The recent demise of Rottlund Homes, one of Minnesota's most venerable builders, is painful evidence of how the area's home construction industry is on the brink.
With sales at record lows, material costs on the rise and growing competition from foreclosures, builders are adapting in all sorts of new ways to avoid the same fate as Rottlund.
"Home building is pretty much dead in the water," said Wells Fargo & Co. economist Mark Vitner in a recent interview.
Price declines for new houses are now worse than those of existing homes, with the price per square foot for new houses at its lowest level in a decade. Over the past three years, the average sale price per square foot of new houses in the Twin Cities dropped 10 percent compared with an 8.9 percent decline for existing ones.
Such realities are forcing builders to get creative. Some are drastically cutting prices to compete with distressed sales and be more strategic about where they build homes. One local builder is offering a program that would trade an existing home for a new one.
"We're trying to be competitive with everything out there," said Jason Semler, the sales manager for Semler Homes.

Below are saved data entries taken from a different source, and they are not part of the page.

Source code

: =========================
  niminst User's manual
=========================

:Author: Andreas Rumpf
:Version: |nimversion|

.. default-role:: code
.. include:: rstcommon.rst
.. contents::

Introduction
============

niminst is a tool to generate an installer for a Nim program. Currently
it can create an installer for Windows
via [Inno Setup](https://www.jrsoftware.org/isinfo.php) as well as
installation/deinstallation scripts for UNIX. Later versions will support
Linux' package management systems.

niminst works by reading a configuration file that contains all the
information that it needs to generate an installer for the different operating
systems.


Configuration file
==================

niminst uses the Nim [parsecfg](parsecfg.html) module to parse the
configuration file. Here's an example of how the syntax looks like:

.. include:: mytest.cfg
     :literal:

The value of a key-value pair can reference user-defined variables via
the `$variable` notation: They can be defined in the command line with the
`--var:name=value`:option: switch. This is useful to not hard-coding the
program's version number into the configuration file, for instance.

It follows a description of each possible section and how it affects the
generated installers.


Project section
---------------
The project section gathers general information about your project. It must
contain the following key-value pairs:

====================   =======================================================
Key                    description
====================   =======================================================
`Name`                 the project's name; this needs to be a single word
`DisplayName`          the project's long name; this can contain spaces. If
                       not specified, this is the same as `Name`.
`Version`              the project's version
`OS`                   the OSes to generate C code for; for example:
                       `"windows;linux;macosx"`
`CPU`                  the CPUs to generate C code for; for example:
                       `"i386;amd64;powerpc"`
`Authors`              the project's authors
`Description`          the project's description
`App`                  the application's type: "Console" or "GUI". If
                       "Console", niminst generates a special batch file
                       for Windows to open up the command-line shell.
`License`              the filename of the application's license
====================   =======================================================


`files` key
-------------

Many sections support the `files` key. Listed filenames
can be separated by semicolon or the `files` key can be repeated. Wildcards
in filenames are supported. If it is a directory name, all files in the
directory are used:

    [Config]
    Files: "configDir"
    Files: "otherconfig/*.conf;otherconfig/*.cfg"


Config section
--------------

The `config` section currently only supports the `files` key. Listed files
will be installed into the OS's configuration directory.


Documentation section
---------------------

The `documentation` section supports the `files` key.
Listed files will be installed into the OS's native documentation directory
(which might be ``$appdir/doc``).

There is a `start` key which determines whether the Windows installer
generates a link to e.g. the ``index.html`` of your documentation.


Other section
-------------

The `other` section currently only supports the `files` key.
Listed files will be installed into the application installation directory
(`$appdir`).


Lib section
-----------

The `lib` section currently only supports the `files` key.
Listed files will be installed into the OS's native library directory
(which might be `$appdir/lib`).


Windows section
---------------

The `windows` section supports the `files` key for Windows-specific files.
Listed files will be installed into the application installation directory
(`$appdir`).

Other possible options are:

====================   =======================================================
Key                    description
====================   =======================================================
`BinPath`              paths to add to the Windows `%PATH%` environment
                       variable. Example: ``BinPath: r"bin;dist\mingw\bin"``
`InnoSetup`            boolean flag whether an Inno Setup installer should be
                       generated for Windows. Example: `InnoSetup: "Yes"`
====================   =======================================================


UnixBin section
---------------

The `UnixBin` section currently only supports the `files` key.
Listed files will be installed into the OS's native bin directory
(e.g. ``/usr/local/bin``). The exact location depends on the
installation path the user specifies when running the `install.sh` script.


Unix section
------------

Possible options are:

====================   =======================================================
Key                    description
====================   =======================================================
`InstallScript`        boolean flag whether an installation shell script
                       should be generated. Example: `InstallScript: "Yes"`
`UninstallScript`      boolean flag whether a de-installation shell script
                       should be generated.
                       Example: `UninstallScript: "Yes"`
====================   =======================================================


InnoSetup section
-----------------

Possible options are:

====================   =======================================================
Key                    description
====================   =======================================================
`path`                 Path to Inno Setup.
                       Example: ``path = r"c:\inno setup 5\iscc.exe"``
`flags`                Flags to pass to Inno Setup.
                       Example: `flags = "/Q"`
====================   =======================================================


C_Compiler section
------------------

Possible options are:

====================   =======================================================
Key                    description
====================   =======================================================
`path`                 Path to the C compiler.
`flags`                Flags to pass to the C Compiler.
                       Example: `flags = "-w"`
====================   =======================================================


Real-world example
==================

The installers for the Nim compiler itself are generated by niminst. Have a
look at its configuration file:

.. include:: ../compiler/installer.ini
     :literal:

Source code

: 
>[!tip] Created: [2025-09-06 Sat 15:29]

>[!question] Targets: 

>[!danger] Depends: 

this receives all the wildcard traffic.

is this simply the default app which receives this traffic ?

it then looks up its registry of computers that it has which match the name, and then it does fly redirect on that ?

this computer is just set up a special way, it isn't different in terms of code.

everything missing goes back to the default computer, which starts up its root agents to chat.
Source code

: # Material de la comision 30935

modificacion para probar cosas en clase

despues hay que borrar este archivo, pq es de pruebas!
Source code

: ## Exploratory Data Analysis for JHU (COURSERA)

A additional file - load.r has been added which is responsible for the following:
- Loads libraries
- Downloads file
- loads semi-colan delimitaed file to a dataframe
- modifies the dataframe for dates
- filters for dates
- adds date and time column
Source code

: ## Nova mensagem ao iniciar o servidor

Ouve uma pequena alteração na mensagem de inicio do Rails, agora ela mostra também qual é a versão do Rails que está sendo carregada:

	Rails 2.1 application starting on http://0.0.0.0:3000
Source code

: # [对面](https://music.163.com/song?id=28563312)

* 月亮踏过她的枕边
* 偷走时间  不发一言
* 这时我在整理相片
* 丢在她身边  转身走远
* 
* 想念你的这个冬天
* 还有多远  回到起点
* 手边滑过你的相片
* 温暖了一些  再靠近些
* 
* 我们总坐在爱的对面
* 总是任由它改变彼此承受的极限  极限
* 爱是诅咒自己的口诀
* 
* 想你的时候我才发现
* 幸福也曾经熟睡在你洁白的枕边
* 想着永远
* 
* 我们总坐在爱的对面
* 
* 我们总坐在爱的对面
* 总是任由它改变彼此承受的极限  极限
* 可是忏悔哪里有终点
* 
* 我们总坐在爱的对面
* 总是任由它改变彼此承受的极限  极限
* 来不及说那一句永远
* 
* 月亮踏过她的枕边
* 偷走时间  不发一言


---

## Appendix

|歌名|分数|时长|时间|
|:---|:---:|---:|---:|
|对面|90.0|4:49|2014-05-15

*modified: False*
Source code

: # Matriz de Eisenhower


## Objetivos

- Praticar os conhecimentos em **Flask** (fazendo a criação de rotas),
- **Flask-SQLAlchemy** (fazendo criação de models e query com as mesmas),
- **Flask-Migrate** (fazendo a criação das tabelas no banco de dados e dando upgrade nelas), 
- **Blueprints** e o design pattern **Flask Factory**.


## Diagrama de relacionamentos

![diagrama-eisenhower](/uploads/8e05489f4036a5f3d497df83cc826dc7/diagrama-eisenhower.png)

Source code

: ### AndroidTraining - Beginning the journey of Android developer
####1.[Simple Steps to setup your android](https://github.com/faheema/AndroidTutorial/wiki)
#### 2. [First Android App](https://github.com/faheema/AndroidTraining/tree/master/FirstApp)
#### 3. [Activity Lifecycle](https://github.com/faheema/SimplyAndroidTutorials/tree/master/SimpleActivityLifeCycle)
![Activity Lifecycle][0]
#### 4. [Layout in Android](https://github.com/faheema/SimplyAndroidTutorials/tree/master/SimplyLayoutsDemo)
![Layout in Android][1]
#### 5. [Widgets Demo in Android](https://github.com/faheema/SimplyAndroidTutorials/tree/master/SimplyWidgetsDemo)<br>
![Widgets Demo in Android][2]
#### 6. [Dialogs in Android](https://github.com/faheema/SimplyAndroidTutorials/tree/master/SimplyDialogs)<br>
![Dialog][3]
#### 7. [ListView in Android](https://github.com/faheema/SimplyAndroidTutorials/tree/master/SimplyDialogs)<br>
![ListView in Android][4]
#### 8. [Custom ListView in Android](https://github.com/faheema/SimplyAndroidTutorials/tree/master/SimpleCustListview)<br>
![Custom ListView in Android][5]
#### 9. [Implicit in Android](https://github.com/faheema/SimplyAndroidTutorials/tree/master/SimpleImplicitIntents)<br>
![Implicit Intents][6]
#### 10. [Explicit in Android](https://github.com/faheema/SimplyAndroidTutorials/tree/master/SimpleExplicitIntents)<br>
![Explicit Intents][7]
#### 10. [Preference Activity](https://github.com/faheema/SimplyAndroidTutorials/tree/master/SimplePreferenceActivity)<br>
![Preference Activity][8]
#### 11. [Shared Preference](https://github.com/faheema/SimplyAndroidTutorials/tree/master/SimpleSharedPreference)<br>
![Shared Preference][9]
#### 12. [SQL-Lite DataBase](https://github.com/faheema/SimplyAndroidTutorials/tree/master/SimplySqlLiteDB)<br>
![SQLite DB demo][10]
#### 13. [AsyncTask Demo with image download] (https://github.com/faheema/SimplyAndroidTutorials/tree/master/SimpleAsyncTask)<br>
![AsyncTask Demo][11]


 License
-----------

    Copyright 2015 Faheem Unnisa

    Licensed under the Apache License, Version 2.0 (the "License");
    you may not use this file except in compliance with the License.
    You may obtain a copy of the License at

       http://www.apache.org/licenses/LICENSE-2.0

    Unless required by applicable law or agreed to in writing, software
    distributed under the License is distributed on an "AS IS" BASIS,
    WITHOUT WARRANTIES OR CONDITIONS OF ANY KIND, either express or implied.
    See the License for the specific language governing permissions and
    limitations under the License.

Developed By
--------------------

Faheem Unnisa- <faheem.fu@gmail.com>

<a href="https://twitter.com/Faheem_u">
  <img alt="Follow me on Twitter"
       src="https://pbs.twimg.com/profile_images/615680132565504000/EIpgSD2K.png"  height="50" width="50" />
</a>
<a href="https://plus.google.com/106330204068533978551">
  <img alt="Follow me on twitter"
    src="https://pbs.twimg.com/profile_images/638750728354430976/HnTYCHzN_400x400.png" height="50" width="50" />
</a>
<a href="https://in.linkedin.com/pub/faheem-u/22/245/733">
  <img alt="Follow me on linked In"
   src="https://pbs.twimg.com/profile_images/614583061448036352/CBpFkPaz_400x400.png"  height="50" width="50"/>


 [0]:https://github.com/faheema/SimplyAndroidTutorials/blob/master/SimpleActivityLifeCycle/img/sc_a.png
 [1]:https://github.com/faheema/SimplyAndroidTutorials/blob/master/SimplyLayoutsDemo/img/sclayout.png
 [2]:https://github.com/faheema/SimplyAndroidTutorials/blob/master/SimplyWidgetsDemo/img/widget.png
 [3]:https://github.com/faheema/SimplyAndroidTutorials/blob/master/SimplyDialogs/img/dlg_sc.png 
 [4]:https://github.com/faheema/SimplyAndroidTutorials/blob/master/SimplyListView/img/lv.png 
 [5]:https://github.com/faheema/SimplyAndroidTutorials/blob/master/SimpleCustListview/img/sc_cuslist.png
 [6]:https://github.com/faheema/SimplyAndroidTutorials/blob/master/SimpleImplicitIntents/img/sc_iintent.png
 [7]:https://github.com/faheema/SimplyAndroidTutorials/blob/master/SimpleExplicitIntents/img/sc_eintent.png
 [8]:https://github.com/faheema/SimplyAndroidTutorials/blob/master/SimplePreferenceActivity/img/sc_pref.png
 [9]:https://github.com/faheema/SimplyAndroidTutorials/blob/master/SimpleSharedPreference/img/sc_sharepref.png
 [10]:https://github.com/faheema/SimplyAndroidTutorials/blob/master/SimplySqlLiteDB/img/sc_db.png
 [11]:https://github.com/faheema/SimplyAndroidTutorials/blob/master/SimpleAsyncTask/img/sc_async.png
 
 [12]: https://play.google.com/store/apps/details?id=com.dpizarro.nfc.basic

Semler said his company is building homes for much less profit than it did five years ago because it is competing with slightly used houses that often sell for tens of thousands of dollars less and are similar in size and appearance. It's also not uncommon for these homes to be within the same development.
Semler, for example, is building in the Lakes of Blaine, a huge master-planned community that's been around long enough for there to be many resales.